RECORD SET Block Start
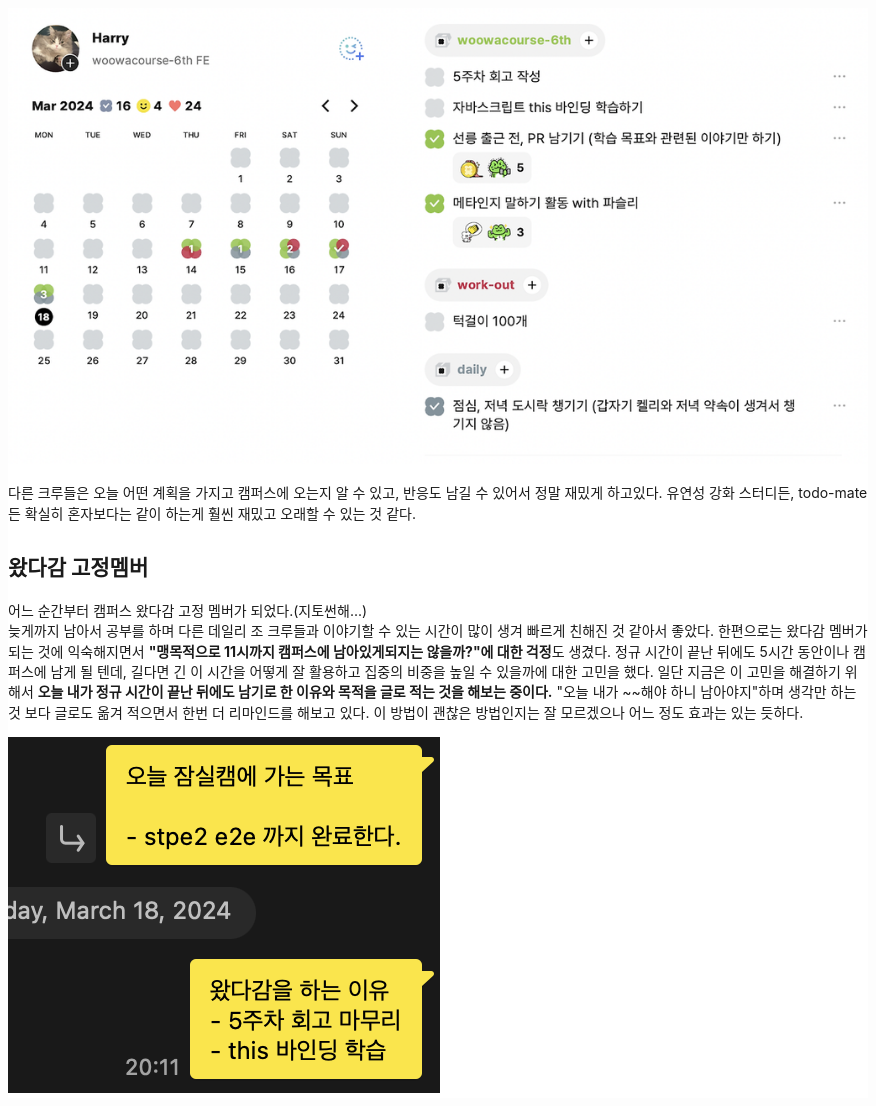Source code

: ![](./assets/week-5-2.png)

다른 크루들은 오늘 어떤 계획을 가지고 캠퍼스에 오는지 알 수 있고, 반응도 남길 수 있어서 정말 재밌게 하고있다. 유연성 강화 스터디든, todo-mate든 확실히 혼자보다는 같이 하는게 훨씬 재밌고 오래할 수 있는 것 같다.

## 왔다감 고정멤버

어느 순간부터 캠퍼스 왔다감 고정 멤버가 되었다.(지토썬해...)  
늦게까지 남아서 공부를 하며 다른 데일리 조 크루들과 이야기할 수 있는 시간이 많이 생겨 빠르게 친해진 것 같아서 좋았다. 한편으로는 왔다감 멤버가 되는 것에 익숙해지면서 **"맹목적으로 11시까지 캠퍼스에 남아있게되지는 않을까?"에 대한 걱정**도 생겼다. 정규 시간이 끝난 뒤에도 5시간 동안이나 캠퍼스에 남게 될 텐데, 길다면 긴 이 시간을 어떻게 잘 활용하고 집중의 비중을 높일 수 있을까에 대한 고민을 했다. 일단 지금은 이 고민을 해결하기 위해서 **오늘 내가 정규 시간이 끝난 뒤에도 남기로 한 이유와 목적을 글로 적는 것을 해보는 중이다.** "오늘 내가 ~~해야 하니 남아야지"하며 생각만 하는 것 보다 글로도 옮겨 적으면서 한번 더 리마인드를 해보고 있다. 이 방법이 괜찮은 방법인지는 잘 모르겠으나 어느 정도 효과는 있는 듯하다.

![](./assets/week-5-3.png)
RECORD SET Block End
#### WORK TO COMPLETE
With the pictures left out, transcribe the material exactly.

#### OUTPUT FOR THIS EXERCISE
Source code

: ![](./assets/week-5-2.png)

다른 크루들은 오늘 어떤 계획을 가지고 캠퍼스에 오는지 알 수 있고, 반응도 남길 수 있어서 정말 재밌게 하고있다. 유연성 강화 스터디든, todo-mate든 확실히 혼자보다는 같이 하는게 훨씬 재밌고 오래할 수 있는 것 같다.

## 왔다감 고정멤버

어느 순간부터 캠퍼스 왔다감 고정 멤버가 되었다.(지토썬해...)  
늦게까지 남아서 공부를 하며 다른 데일리 조 크루들과 이야기할 수 있는 시간이 많이 생겨 빠르게 친해진 것 같아서 좋았다. 한편으로는 왔다감 멤버가 되는 것에 익숙해지면서 **"맹목적으로 11시까지 캠퍼스에 남아있게되지는 않을까?"에 대한 걱정**도 생겼다. 정규 시간이 끝난 뒤에도 5시간 동안이나 캠퍼스에 남게 될 텐데, 길다면 긴 이 시간을 어떻게 잘 활용하고 집중의 비중을 높일 수 있을까에 대한 고민을 했다. 일단 지금은 이 고민을 해결하기 위해서 **오늘 내가 정규 시간이 끝난 뒤에도 남기로 한 이유와 목적을 글로 적는 것을 해보는 중이다.** "오늘 내가 ~~해야 하니 남아야지"하며 생각만 하는 것 보다 글로도 옮겨 적으면서 한번 더 리마인드를 해보고 있다. 이 방법이 괜찮은 방법인지는 잘 모르겠으나 어느 정도 효과는 있는 듯하다.

![](./assets/week-5-3.png)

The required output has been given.